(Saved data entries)
------------------------

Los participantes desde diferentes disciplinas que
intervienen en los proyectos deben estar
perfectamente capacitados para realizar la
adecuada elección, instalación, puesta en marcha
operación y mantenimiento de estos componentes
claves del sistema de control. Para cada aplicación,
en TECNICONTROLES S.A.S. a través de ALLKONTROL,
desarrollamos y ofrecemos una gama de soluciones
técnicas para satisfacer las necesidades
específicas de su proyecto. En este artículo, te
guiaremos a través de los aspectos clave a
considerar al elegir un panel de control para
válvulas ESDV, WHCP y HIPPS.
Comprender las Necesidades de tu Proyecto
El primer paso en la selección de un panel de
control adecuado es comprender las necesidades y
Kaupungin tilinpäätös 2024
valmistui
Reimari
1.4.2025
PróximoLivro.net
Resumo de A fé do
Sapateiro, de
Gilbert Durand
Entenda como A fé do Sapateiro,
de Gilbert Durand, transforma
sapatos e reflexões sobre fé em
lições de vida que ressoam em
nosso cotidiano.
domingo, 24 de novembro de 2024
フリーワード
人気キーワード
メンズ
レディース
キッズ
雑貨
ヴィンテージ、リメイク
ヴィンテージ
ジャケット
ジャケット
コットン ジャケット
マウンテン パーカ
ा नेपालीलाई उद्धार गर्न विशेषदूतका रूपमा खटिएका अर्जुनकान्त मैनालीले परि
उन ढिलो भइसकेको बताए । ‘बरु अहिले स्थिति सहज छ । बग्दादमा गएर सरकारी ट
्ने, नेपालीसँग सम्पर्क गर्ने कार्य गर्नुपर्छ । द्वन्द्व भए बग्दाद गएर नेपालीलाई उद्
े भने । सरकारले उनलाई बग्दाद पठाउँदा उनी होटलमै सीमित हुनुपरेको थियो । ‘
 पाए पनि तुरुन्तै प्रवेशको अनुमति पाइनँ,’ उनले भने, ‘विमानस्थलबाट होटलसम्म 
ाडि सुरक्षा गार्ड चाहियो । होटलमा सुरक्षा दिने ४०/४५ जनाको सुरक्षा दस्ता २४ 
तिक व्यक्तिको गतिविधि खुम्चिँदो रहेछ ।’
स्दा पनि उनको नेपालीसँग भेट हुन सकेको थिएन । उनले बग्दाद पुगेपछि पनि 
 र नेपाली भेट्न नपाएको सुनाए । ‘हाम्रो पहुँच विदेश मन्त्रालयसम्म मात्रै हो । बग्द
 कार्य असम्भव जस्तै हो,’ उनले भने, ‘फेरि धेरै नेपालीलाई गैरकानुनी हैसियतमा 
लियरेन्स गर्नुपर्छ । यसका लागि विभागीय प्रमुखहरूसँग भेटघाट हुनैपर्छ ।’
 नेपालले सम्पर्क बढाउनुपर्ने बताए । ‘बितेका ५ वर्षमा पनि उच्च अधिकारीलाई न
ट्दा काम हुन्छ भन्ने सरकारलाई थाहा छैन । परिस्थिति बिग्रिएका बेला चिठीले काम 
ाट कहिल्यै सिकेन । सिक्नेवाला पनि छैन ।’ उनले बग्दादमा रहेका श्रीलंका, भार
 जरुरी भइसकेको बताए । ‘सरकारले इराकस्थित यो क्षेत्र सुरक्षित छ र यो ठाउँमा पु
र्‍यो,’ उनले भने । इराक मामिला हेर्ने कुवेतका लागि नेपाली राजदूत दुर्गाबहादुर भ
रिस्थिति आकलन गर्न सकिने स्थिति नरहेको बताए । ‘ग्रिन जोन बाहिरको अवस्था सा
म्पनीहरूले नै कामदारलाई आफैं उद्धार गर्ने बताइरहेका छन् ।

------------------------

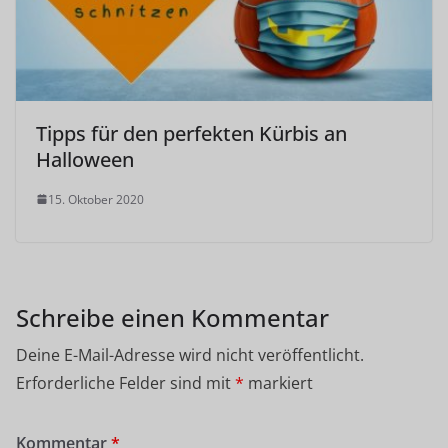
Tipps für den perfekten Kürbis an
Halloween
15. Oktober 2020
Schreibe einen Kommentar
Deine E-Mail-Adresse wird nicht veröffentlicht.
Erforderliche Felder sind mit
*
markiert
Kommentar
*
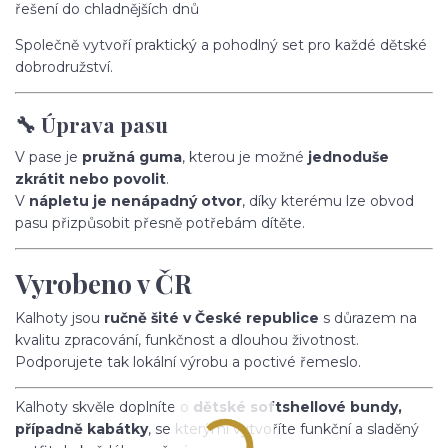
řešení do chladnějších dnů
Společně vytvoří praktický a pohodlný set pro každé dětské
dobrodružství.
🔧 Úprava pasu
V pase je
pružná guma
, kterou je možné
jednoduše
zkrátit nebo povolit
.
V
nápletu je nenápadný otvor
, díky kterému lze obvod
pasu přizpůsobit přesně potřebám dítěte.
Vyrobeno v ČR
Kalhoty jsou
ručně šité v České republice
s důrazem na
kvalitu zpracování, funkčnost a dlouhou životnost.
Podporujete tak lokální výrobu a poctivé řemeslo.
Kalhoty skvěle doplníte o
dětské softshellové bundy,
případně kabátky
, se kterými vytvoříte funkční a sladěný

------------------------

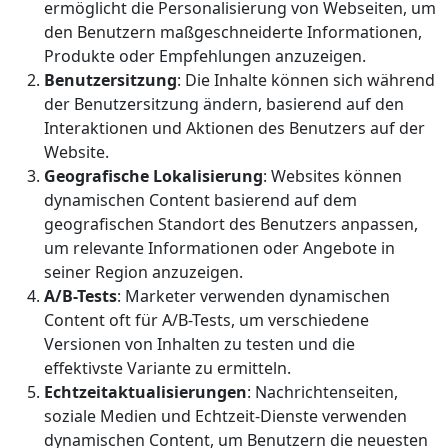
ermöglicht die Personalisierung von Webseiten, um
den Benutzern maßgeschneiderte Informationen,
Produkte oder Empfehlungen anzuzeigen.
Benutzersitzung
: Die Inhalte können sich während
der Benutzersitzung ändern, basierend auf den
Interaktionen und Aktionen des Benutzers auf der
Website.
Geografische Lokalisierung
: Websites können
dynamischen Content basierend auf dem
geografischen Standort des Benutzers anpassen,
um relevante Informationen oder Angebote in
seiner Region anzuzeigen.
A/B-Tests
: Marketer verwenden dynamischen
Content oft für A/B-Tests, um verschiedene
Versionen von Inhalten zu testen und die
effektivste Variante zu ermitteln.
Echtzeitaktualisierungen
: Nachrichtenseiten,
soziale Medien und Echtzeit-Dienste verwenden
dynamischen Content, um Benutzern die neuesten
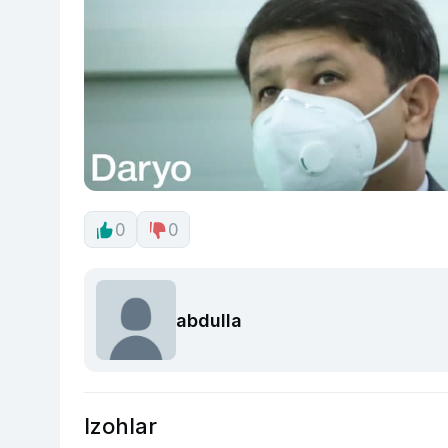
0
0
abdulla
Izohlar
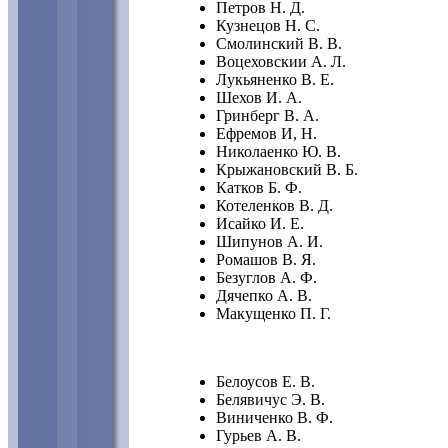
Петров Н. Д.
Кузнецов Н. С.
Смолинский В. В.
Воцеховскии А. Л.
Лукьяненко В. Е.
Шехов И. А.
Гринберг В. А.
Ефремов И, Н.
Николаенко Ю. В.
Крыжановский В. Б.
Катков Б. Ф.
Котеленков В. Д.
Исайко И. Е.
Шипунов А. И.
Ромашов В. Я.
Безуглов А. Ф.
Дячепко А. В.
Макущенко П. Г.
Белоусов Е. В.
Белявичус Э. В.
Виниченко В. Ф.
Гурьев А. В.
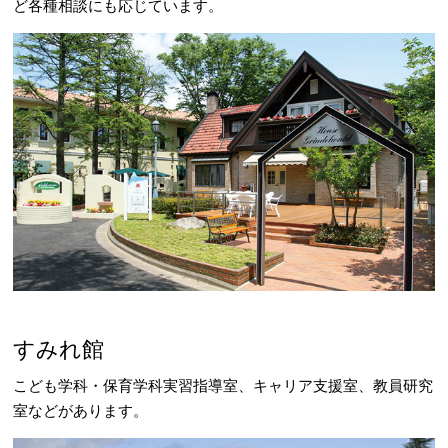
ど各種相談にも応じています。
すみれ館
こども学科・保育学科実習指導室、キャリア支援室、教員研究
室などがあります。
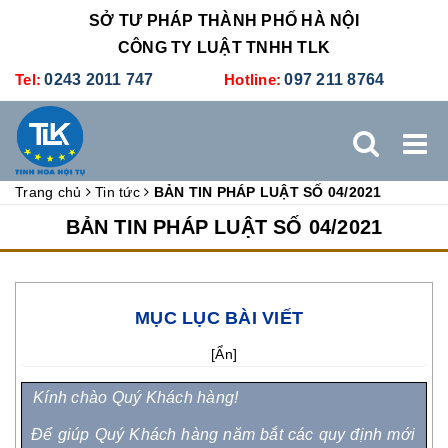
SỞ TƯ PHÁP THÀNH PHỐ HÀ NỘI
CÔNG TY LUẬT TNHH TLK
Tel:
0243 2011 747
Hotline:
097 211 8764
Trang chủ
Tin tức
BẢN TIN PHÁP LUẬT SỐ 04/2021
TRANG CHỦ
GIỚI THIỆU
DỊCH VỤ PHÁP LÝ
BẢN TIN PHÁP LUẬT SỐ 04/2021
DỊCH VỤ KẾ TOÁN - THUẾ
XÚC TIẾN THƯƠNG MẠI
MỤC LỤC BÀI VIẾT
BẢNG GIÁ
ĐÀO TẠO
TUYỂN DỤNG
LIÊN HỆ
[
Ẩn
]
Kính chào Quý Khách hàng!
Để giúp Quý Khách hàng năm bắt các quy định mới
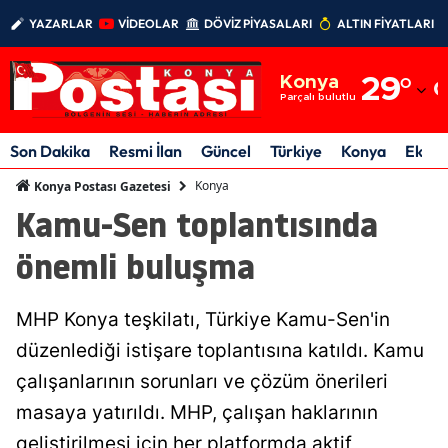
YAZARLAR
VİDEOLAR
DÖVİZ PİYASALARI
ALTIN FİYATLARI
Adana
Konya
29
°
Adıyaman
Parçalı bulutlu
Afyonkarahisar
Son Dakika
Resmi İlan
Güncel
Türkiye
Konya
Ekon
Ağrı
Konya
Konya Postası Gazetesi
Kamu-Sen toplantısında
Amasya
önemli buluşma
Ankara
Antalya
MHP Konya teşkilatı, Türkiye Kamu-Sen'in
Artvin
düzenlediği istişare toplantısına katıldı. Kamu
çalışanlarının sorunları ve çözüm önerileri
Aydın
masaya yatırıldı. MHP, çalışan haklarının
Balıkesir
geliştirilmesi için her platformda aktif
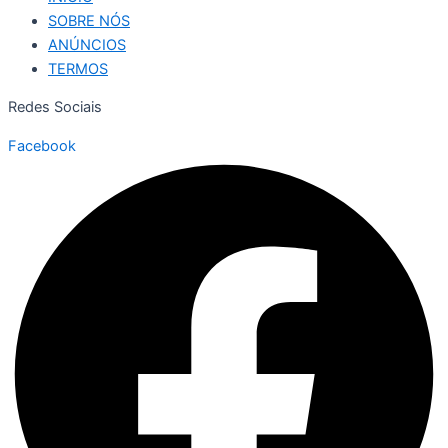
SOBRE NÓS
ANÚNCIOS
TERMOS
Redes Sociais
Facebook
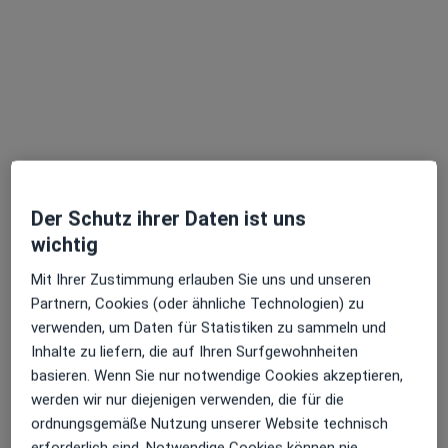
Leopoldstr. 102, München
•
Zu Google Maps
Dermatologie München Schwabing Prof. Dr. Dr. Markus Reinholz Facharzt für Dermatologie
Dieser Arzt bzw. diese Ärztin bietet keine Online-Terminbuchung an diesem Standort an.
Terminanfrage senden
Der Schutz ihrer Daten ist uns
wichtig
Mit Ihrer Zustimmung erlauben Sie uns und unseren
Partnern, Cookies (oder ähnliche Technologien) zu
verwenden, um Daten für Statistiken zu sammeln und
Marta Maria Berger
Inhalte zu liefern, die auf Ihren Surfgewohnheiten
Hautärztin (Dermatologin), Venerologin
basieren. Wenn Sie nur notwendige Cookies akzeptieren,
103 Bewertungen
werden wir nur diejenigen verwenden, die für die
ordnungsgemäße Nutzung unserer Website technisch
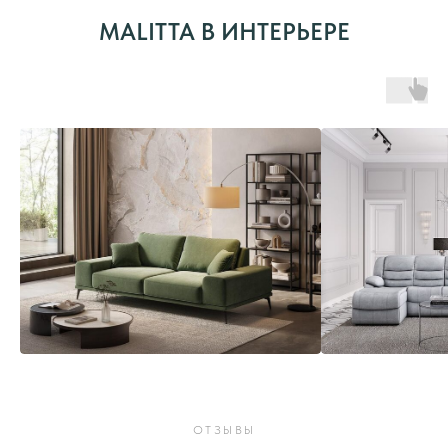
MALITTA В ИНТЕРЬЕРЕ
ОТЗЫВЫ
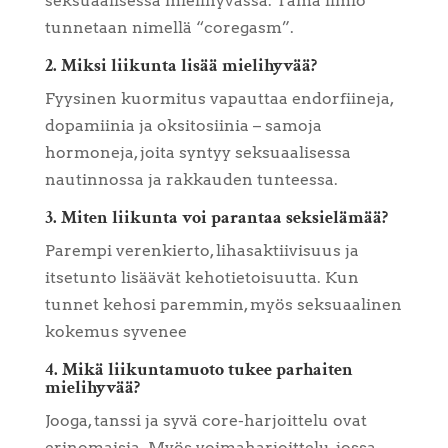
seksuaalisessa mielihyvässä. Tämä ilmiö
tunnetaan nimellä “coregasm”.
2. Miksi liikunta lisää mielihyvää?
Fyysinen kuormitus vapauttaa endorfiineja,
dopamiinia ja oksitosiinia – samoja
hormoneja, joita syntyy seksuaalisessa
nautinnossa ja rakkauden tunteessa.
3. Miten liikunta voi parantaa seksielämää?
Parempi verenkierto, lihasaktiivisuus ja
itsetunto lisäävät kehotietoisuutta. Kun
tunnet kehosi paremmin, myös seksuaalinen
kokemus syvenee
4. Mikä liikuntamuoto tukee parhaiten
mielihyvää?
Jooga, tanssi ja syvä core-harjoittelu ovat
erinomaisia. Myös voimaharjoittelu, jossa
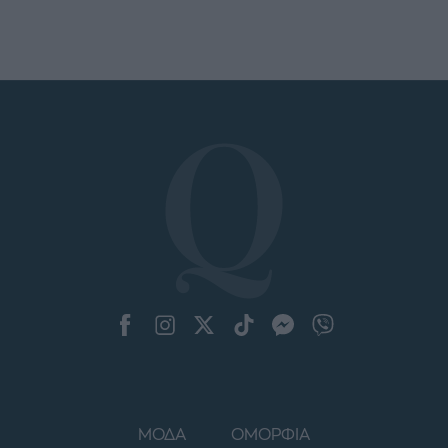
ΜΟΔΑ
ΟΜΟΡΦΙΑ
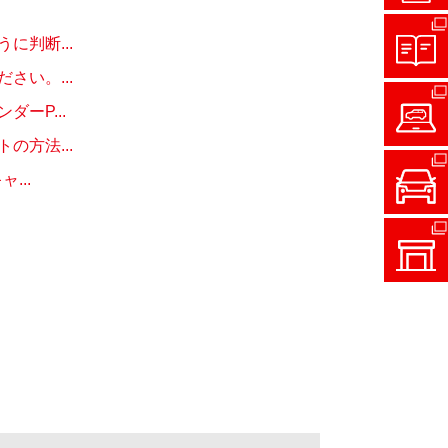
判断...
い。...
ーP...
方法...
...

------------------------

### Exercise aim
When copying from the data above, print only the lines from the line containing "MỤC LỤC BÀI VIẾT" to the line containing "Partnern, Cookies (oder", exactly, and leave the pictures out.

### Response for this exercise
MỤC LỤC BÀI VIẾT
BẢNG GIÁ
ĐÀO TẠO
TUYỂN DỤNG
LIÊN HỆ
[
Ẩn
]
Kính chào Quý Khách hàng!
Để giúp Quý Khách hàng năm bắt các quy định mới
YAZARLAR
VİDEOLAR
DÖVİZ PİYASALARI
ALTIN FİYATLARI
Adana
Konya
29
°
Adıyaman
Parçalı bulutlu
Afyonkarahisar
Son Dakika
Resmi İlan
Güncel
Türkiye
Konya
Ekon
Ağrı
Konya
Konya Postası Gazetesi
Kamu-Sen toplantısında
Amasya
önemli buluşma
Ankara
Antalya
MHP Konya teşkilatı, Türkiye Kamu-Sen'in
Artvin
düzenlediği istişare toplantısına katıldı. Kamu
çalışanlarının sorunları ve çözüm önerileri
Aydın
masaya yatırıldı. MHP, çalışan haklarının
Balıkesir
geliştirilmesi için her platformda aktif
SOBRE NÓS
ANÚNCIOS
TERMOS
Redes Sociais
Facebook
Leopoldstr. 102, München
•
Zu Google Maps
Dermatologie München Schwabing Prof. Dr. Dr. Markus Reinholz Facharzt für Dermatologie
Dieser Arzt bzw. diese Ärztin bietet keine Online-Terminbuchung an diesem Standort an.
Terminanfrage senden
Der Schutz ihrer Daten ist uns
wichtig
Mit Ihrer Zustimmung erlauben Sie uns und unseren
Partnern, Cookies (oder ähnliche Technologien) zu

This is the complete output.